Alex Harvey n'avait pas intérêt à rater son coup. Tout son entourage s'était déplacé hier pour ce sprint individuel des championnats canadiens, qui devait avoir lieu sur les plaines d'Abraham, mais qui a été déplacé in extremis au Mont-Sainte-Anne en raison du temps chaud. Même l'hélicoptère de son commanditaire Cascades, avec à son bord l'un des patrons, Laurent Lemaire, suivait les finales à très basse altitude, ce qui donnait à la scène un caractère dramatique ou surréaliste, c'est selon.

Même l'hélicoptère de son commanditaire Cascades, avec à son bord le grand patron Laurent Lemaire, suivait les finales à très basse altitude, ce qui donnait à la scène un caractère dramatique ou surréaliste, c'est selon.

Généralement à son meilleur quand il est sous les feux de la rampe, Harvey n'allait pas se laisser aspirer par le tourbillon.

À l'issue d'une finale où personne n'a fait de quartier, il a battu de justesse Devon Kershaw pour signer sa deuxième victoire des championnats. Harvey a débouché légèrement en retrait dans la dernière ligne droite de 150 mètres. Séparés par un couloir, bien penchés pour fendre le vent, les deux hommes se sont mis à patiner frénétiquement. Harvey a eu le meilleur par 17 centièmes, profitant d'un léger faux pas de son ami Kershaw, qui n'avait plus les jambes pour se maintenir en équilibre. «C'est le move qu'Alex avait besoin pour gagner», a fait Kershaw.

«J'avais l'avantage d'être le chasseur plutôt que celui qui est chassé», a simplement résumé Harvey, qui a franchi le 1,6 km en 3:01.47.

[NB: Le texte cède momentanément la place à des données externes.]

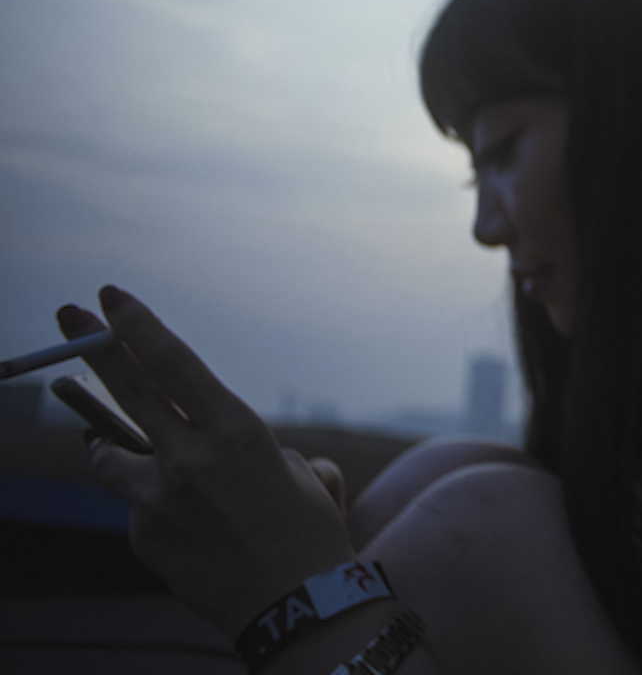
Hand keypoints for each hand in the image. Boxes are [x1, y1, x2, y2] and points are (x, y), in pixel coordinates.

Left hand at [59, 286, 358, 638]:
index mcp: (237, 431)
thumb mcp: (301, 474)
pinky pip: (135, 505)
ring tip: (116, 443)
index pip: (172, 362)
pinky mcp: (142, 535)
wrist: (298, 606)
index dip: (137, 325)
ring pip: (110, 454)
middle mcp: (189, 458)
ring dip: (112, 443)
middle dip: (94, 346)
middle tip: (69, 315)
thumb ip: (248, 449)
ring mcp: (158, 499)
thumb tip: (213, 444)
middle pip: (127, 388)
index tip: (111, 298)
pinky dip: (153, 505)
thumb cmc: (309, 534)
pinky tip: (190, 527)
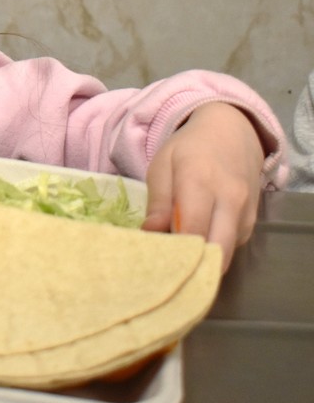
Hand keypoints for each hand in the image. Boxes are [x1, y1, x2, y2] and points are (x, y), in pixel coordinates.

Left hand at [142, 102, 264, 273]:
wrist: (232, 133)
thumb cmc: (189, 149)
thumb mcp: (162, 166)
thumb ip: (159, 202)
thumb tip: (151, 234)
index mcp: (200, 181)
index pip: (191, 230)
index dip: (173, 252)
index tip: (152, 260)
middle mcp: (230, 199)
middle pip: (214, 250)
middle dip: (190, 265)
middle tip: (165, 269)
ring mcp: (246, 212)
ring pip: (225, 253)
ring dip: (202, 261)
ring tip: (176, 259)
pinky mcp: (252, 222)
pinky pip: (232, 246)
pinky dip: (213, 252)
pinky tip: (194, 246)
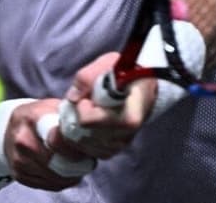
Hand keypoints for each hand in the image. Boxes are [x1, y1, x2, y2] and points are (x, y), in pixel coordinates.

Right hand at [2, 98, 88, 190]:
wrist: (10, 129)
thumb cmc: (37, 117)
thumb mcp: (52, 106)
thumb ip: (70, 115)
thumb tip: (91, 127)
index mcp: (33, 118)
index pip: (59, 139)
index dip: (76, 147)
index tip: (86, 147)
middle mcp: (23, 140)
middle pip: (59, 163)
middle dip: (78, 164)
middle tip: (88, 160)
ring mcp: (19, 160)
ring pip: (56, 177)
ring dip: (73, 175)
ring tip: (79, 165)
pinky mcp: (20, 175)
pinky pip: (49, 185)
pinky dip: (62, 181)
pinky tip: (66, 172)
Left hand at [37, 53, 158, 173]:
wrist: (142, 87)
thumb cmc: (126, 74)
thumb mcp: (108, 64)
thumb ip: (87, 77)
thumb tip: (73, 97)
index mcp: (128, 116)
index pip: (90, 121)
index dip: (82, 107)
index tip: (86, 97)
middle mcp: (125, 135)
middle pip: (84, 134)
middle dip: (75, 117)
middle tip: (81, 103)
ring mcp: (120, 144)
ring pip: (83, 144)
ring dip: (76, 128)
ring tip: (84, 110)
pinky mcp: (114, 150)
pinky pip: (88, 150)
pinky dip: (81, 137)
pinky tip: (87, 122)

Ça, c'est ce que les quelques centaines de spectateurs ont pu voir. Il paraît que ça a joué du coude dans les bois. D'abord, à 500 mètres, Harvey a fendu un bâton de Kershaw quand celui-ci a voulu le couper pour profiter de l'aspiration du grand Len Valjas, un géant de 6'6 et auteur de trois podiums récents podiums en Coupe du monde.

Meneur dans la dernière montée, Valjas a ensuite vu tant Harvey que Kershaw passer sur ses skis, ce qui l'a fait dégringoler du premier au quatrième rang. L'Albertain Philip Widmer en a profité pour se faufiler et se sauver avec la médaille de bronze.

Harvey a souri quand on lui a rapporté ces incidents de course alors qu'il signait des autographes à la tente d'Éducaide, organisme de soutien à la persévérance scolaire dont il est le porte-parole. «Devon est toujours comme ça, a-t-il dit en haussant les épaules. Même quand on fait un sprint de 10 secondes à l'entraînement, il dévie graduellement vers toi. Je n'allais pas le laisser passer derrière Lenny...»

«Une super journée»

Ça leur aura fait un beau sujet de discussion pour le souper puisque Kershaw loge chez Harvey à Saint-Ferréol-les-Neiges pour la durée des championnats.

Harvey a eu son lot de difficultés dans son quart de finale, vague qu'il a jugée la plus éprouvante de sa journée. Il a lui-même eu à composer avec un bâton brisé au départ. Un entraîneur lui a rapidement remis un bâton, mais il a dû le changer un peu plus loin, car la dragonne n'était pas de la bonne main.

Ces deux efforts supplémentaires pour revenir sur le groupe auraient pu le rattraper une fois parvenu en finale, où le calibre se rapprochait d'une vague de Coupe du monde. «Ça prenait une bonne journée pour monter sur le podium et une super journée pour gagner, a conclu Harvey. J'ai eu une super journée.»

Une super journée qui a fait l'affaire de tout le monde.